(Teks yang Diberikan):

---

Mahfud MD mendefinisikan politik hukum sebagai legal policy yang akan atau telah dilaksanakan secara nasional oleh Pemerintah Indonesia. Padmo Wahjono mendefinisikan politik hukum sebagai kebijakan penyelenggara negara tentang apa yang dijadikan kriteria untuk menghukumkan sesuatu. Dalam hal ini kebijakan tersebut dapat berkaitan dengan pembentukan hukum, penerapan hukum, dan penegakannya sendiri.
Sementara itu, menurut Soedarto, politik hukum adalah kebijakan dari negara melalui badan-badan negara yang berwenang untuk menetapkan peraturan-peraturan yang dikehendaki, yang diperkirakan akan digunakan untuk nengekspresikan apa yang terkandung dalam masyarakat dan untuk mencapai apa yang dicita-citakan. Pengertian dari Soedarto ini mencoba menggiring kepada pemahaman mengenai pentingnya eksistensi kekuatan negara demi mewujudkan cita-cita kolektif masyarakat.
Pembentukan peraturan atau proses legislasi perundang-undangan tidak terlepas dari proses politik di masyarakat. Untuk memahami hubungan antara politik dan hukum di negara mana pun, perlu dipelajari latar belakang kebudayaan, ekonomi, kekuatan politik di dalam masyarakat, keadaan lembaga negara, dan struktur sosialnya, selain institusi hukumnya sendiri.
Dimensi nilai pada hukum yang dibentuk harus selaras dengan perkembangan nilai yang ada di dalam masyarakat, sehingga tujuan dari hukum untuk mencapai damai sejahtera dapat tercapai. Apabila peraturan perundang-undangan yang telah dibuat tidak diiringi dengan perkembangan masyarakat, akibatnya nilai-nilai yang merupakan tujuan yang akan dicapai dari masyarakat tidak terpenuhi dan berpengaruh pada penegakan hukum itu sendiri.
Peraturan perundang-undangan yang dibuat untuk berperan dalam tujuan negara, apabila dikaitkan dengan susunan masyarakat dan nilai-nilai dimulai dengan pilihan-pilihan mengenai nilai-nilai apa yang harus diwujudkan oleh hukum, pilihan nilai-nilai sangat ditentukan oleh politik hukum yang berkuasa.
Konsep dasar tentang politik hukum selalu berangkat dari asumsi dasar bahwa hukum merupakan produk politik yang melihat hukum sebagai formalisasi dari kehendak-kehendak politik penguasa, dalam konteks negara, yang saling berinteraksi dan berkomunikasi untuk menemukan konsensus politik bersama.

---

(Daftar Data):
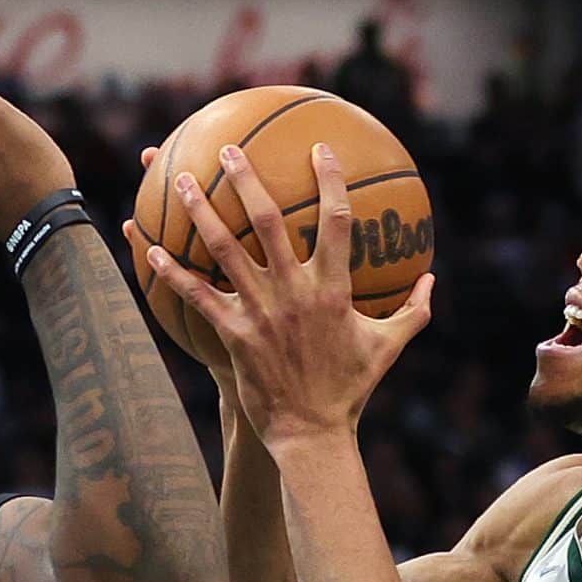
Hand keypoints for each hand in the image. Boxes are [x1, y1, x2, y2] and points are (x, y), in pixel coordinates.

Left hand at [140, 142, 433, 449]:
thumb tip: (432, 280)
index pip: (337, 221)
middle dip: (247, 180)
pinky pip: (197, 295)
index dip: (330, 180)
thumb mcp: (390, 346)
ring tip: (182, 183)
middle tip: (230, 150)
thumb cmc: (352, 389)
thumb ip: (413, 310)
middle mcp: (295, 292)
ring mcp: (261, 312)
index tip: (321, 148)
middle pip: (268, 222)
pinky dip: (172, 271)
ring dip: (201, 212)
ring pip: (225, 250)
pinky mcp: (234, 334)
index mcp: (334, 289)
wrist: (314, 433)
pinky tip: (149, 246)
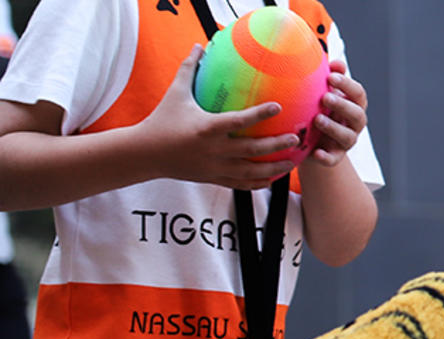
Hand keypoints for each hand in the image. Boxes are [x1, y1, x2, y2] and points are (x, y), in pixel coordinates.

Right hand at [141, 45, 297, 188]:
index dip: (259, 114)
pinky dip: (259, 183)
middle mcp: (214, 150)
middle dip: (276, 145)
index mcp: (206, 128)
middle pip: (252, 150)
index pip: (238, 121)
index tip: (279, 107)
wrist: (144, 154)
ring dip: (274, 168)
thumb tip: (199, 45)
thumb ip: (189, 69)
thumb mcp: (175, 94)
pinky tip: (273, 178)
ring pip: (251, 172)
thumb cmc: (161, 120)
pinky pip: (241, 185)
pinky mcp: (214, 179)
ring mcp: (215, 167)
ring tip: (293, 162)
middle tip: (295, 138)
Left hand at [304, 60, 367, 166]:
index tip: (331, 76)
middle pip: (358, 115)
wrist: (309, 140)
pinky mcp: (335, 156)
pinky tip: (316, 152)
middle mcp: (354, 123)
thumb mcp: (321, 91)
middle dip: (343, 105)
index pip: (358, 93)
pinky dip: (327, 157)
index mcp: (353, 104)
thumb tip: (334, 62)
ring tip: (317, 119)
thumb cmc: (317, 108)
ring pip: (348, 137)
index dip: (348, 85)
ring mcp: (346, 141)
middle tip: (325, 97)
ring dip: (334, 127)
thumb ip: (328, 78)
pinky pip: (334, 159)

---

(Yang Diminta):
Sunting teks tentang politik hukum, yaitu seluruh bagian dari "Mahfud MD mendefinisikan" hingga "cita-cita kolektif masyarakat.", lalu tuliskan kembali dengan "Soedarto" diganti menjadi "Sudarto".

(Jawaban):
Mahfud MD mendefinisikan politik hukum sebagai legal policy yang akan atau telah dilaksanakan secara nasional oleh Pemerintah Indonesia. Padmo Wahjono mendefinisikan politik hukum sebagai kebijakan penyelenggara negara tentang apa yang dijadikan kriteria untuk menghukumkan sesuatu. Dalam hal ini kebijakan tersebut dapat berkaitan dengan pembentukan hukum, penerapan hukum, dan penegakannya sendiri.
Sementara itu, menurut Sudarto, politik hukum adalah kebijakan dari negara melalui badan-badan negara yang berwenang untuk menetapkan peraturan-peraturan yang dikehendaki, yang diperkirakan akan digunakan untuk nengekspresikan apa yang terkandung dalam masyarakat dan untuk mencapai apa yang dicita-citakan. Pengertian dari Sudarto ini mencoba menggiring kepada pemahaman mengenai pentingnya eksistensi kekuatan negara demi mewujudkan cita-cita kolektif masyarakat.